IMHO he is not debating. He is witnessing.
It occurs to me that there might be a disconnect over the standards of proof for patterns and for individual events.
@Ryan_Liam , you keep saying things like,
and
and it’s very frustrating. Because you seem to be saying that the standard of proof for establishing a pattern is lower than, or at least unrelated to, the standard of proof for establishing a single event.
But it’s not.
The standard of proof for a pattern is higher than, and entirely inclusive of, the standard for establishing a single event.
A pattern consists of multiple events. To establish a pattern, you have to establish multiple events individually.
That’s why people are asking you for your best evidence. You’re being asked to establish the first element in the pattern. Once you show that there’s no plausible explanation for a specific event without bringing in extradimensional aliens (or whatever), then you’ll be asked for a second, third, fourth, fifth event. Because that’s what you need to have a pattern.
But you haven’t even gotten a single event in the pattern. And a pattern without a single element isn’t a pattern at all.
The OP was given an answer early on. In response to “If we take seriously Jacques Vallée’s proposition …” the answer is that there is no reason whatsoever to take him seriously, and every reason not to, because the man has absolutely no evidence for his grandiose claims.
Vallée’s entire thesis is “sometimes weird things happen, and they’re not always readily explainable”. To which my response is, “yes, we know. Why do you find this so surprising?”
It’s the explicit claim of supernatural causation that sends him off the rails. I occasionally hear a creak or pop or some other little noise in the night. I don’t always have an explanation for it, but I do not conclude that my house is haunted by supernatural forces beyond the understanding of science. Occam’s Razor suggests that it’s more likely thermal expansion or contraction of different building materials, or the ductwork running hot or cold air, rather than ghosts. I would need extraordinary evidence to believe otherwise.
With respect, the evidence for Aguadilla relies on a single sensor (the infra-red camera in the helicopter). It was not seen on radar, since it was probably a fire lantern. I am not certain whether the pilot or crew ever even saw this with their own eyeballs, although I would not be surprised if they did. The lantern would have performed the same apparent manoeuvres (caused by parallax) whether it was observed by camera or by eye.
I do listen. I just don’t think the answers resolve everything as neatly as claimed. Asking “why” isn’t about chasing a preferred outcome, it’s about not pretending partial explanations are the full picture.
You’re not arguing with Vallée you’re arguing with a cartoon version of him.
He’s not saying “ghosts did it.” He’s saying: if strange events keep recurring across history, geography, and now even sensor data, maybe it’s not just creaky floorboards and overactive imaginations. Maybe there’s a deeper pattern we haven’t named yet.
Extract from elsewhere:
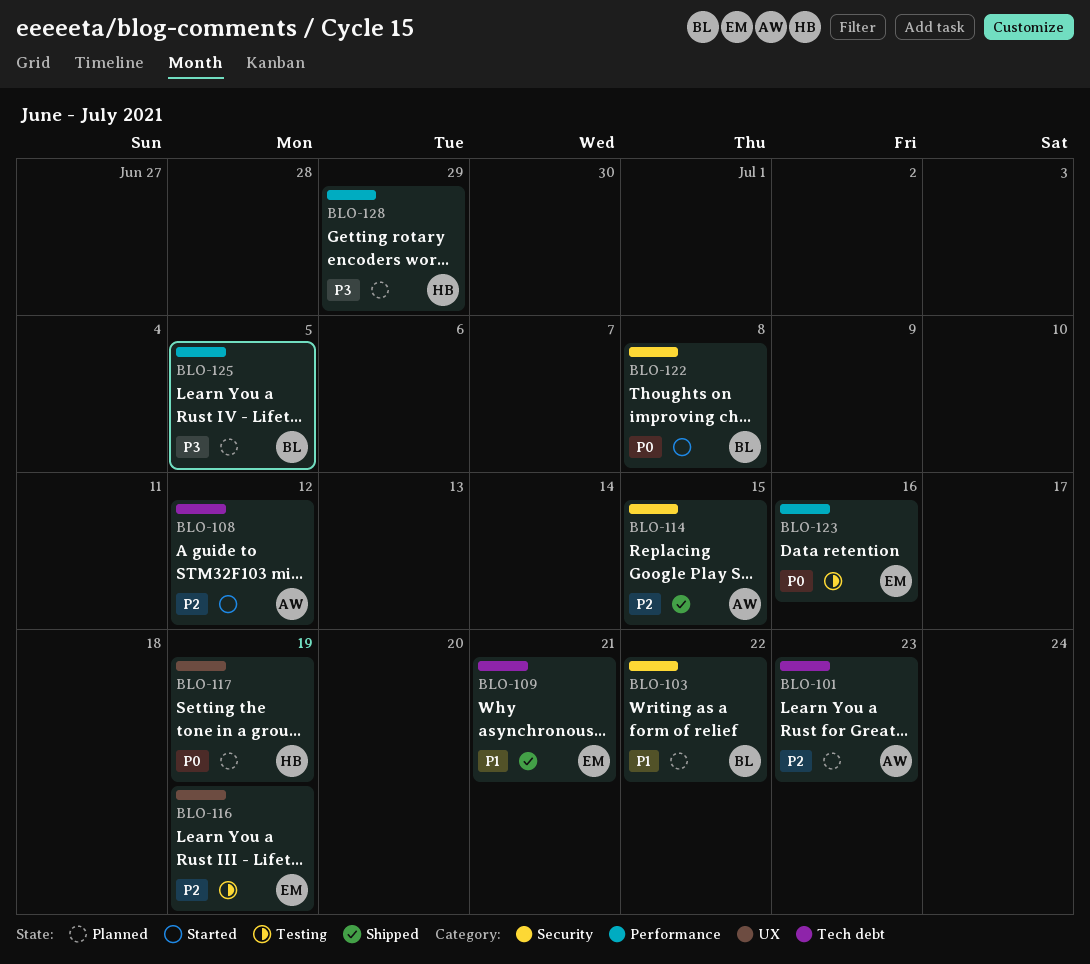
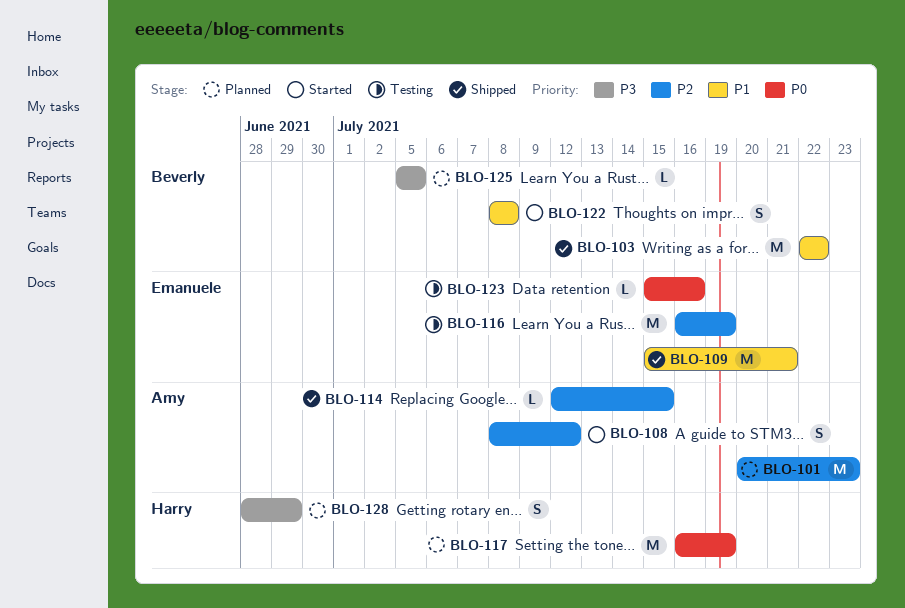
BLO-103, status: Planned -> Shipped
BLO-122, priority: P0 -> P1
Dismissing that with “weird stuff happens” is just intellectual laziness dressed up as skepticism. If that’s your final answer, fine, but don’t pretend it’s some mic-drop moment.
Occam’s Razor isn’t about picking the most familiar answer. It’s about picking the simplest explanation that still accounts for the evidence. And sometimes the evidence is just… weird.
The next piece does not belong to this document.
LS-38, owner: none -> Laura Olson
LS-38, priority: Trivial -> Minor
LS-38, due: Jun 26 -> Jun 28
If the only takeaway is “weird stuff happens, move on,” then no, you’re not engaging the question, you’re shutting it down. That’s not skepticism that’s avoidance.
If this were “witnessing,” I wouldn’t be responding to criticism or acknowledging counterpoints I’d be preaching. I’ve made my case, responded in good faith, and even conceded when explanations held weight.
What I haven’t done is pretend that gaps in current explanations mean the conversation’s over. That’s not witnessing that’s what debate should be: holding space for unresolved questions.
You don’t have to agree with me. But let’s not pretend disagreement = disengagement. I’m still here, still listening, and still arguing the case. That’s debate.